Performance Update (Live from New York)

I'm in New York this week, where I had the opportunity to attend the O'Reilly Money:Tech Conference, and while the conference content was excellent, I was left with mixed feelings about the market.

On the plus side, seeing and hearing so many market luminaries left me re-energized about investing, and excited to make my next round of picks (doing bi-weekly picks was problematic for two reasons: it was a lot of work; and the MFI site only updates with quarterly reports, so in some cases I was working off data nearly 3 months old).

One of the highlights from the conference was a conversation between conference program chair Paul Kedrosky and Mad Money's Jim Cramer. Not only is Jim as entertaining as you'd expect in person, he was very bullish on GOOG. (He said a lot of people were making "momentum" decisions: they open the drawer today, it says 'sell google'; after the market improves, they'll open the drawer again and it'll say 'buy google'.)

On the downside, there's a strong consensus among the Wall Street crowd that we're either in or heading toward a recession (an interesting data point here). While that does mean market opportunities, it also means a lot of people are looking at some lean times ahead.

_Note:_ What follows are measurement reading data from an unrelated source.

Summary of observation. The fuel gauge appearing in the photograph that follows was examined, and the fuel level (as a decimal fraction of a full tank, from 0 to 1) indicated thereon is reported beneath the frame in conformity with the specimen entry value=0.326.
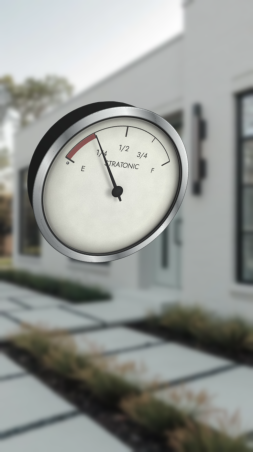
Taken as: value=0.25
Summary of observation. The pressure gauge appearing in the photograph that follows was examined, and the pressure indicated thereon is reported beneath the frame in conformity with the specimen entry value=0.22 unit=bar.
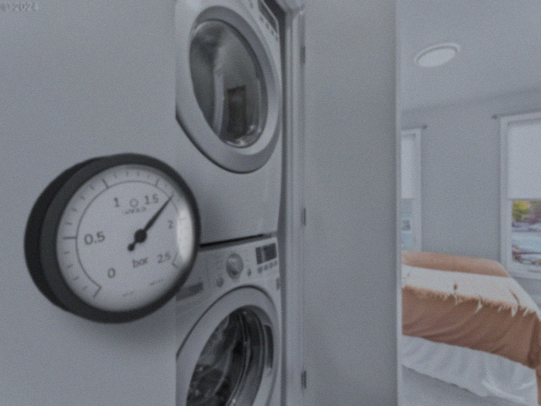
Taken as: value=1.7 unit=bar
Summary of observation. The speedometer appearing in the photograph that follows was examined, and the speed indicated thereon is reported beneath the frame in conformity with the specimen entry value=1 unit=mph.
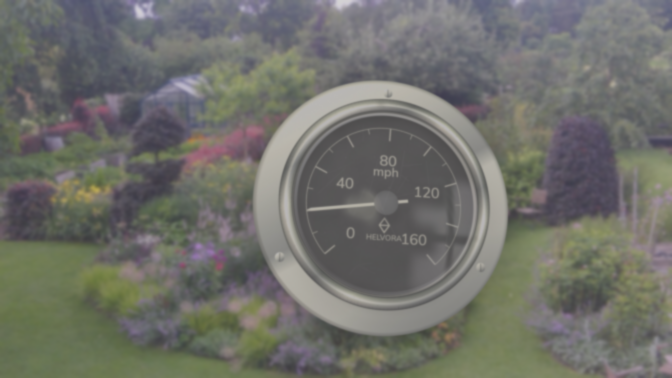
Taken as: value=20 unit=mph
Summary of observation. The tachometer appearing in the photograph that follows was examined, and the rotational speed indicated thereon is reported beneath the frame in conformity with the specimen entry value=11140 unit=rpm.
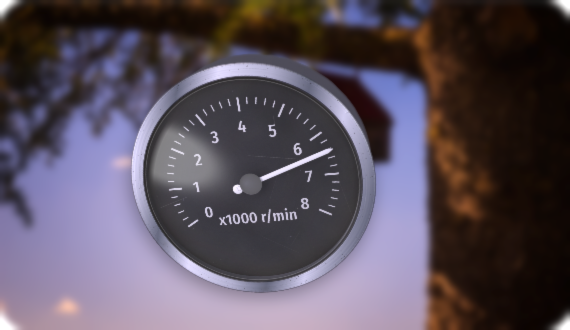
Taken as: value=6400 unit=rpm
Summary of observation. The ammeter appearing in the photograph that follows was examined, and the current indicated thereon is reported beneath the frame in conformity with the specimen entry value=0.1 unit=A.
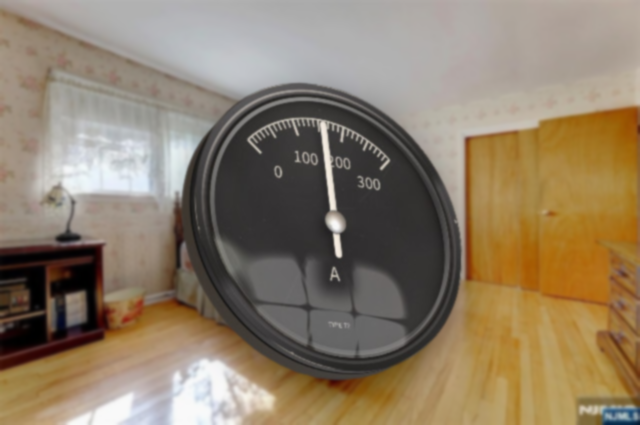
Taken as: value=150 unit=A
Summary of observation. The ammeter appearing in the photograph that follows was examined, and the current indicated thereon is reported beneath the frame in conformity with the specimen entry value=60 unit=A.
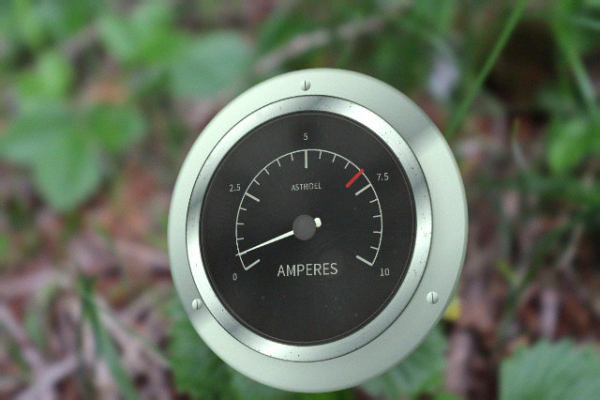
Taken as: value=0.5 unit=A
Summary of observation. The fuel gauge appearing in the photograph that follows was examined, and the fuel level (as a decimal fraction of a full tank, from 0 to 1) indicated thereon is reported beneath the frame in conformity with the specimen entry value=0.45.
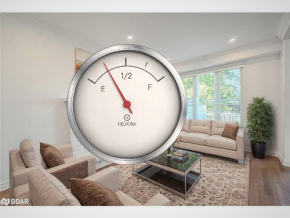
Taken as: value=0.25
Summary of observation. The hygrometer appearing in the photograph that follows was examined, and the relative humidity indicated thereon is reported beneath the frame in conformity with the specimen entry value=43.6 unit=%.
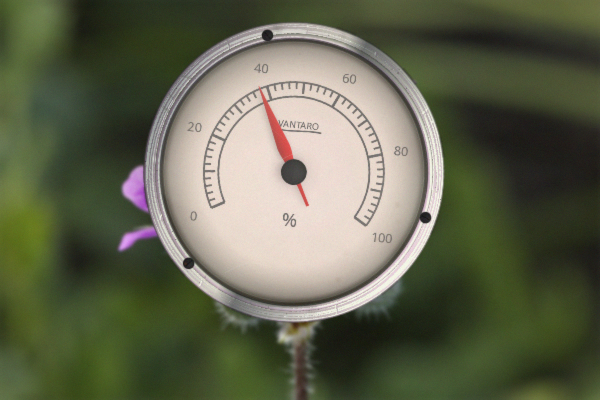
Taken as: value=38 unit=%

Regardless, I'll be making a new round of MFI picks on Monday, this time five at a time (done every quarter to leave me with 20 at any given time). On that note (and because I'm tired of that Covestor widget to your right mocking me -- that precipitous decline you see in July coincides almost exactly with my Covestor signup), I thought I'd post my performance since inception, which now represents about 18 months of data. Still short-term, but I find the results encouraging: 25.32% against the S&P's 8.66% for the same period.

since_inception

You can read about how this performance is calculated here. (There was actually someone from FolioFN at the conference, but unfortunately I didn't get a chance to connect.)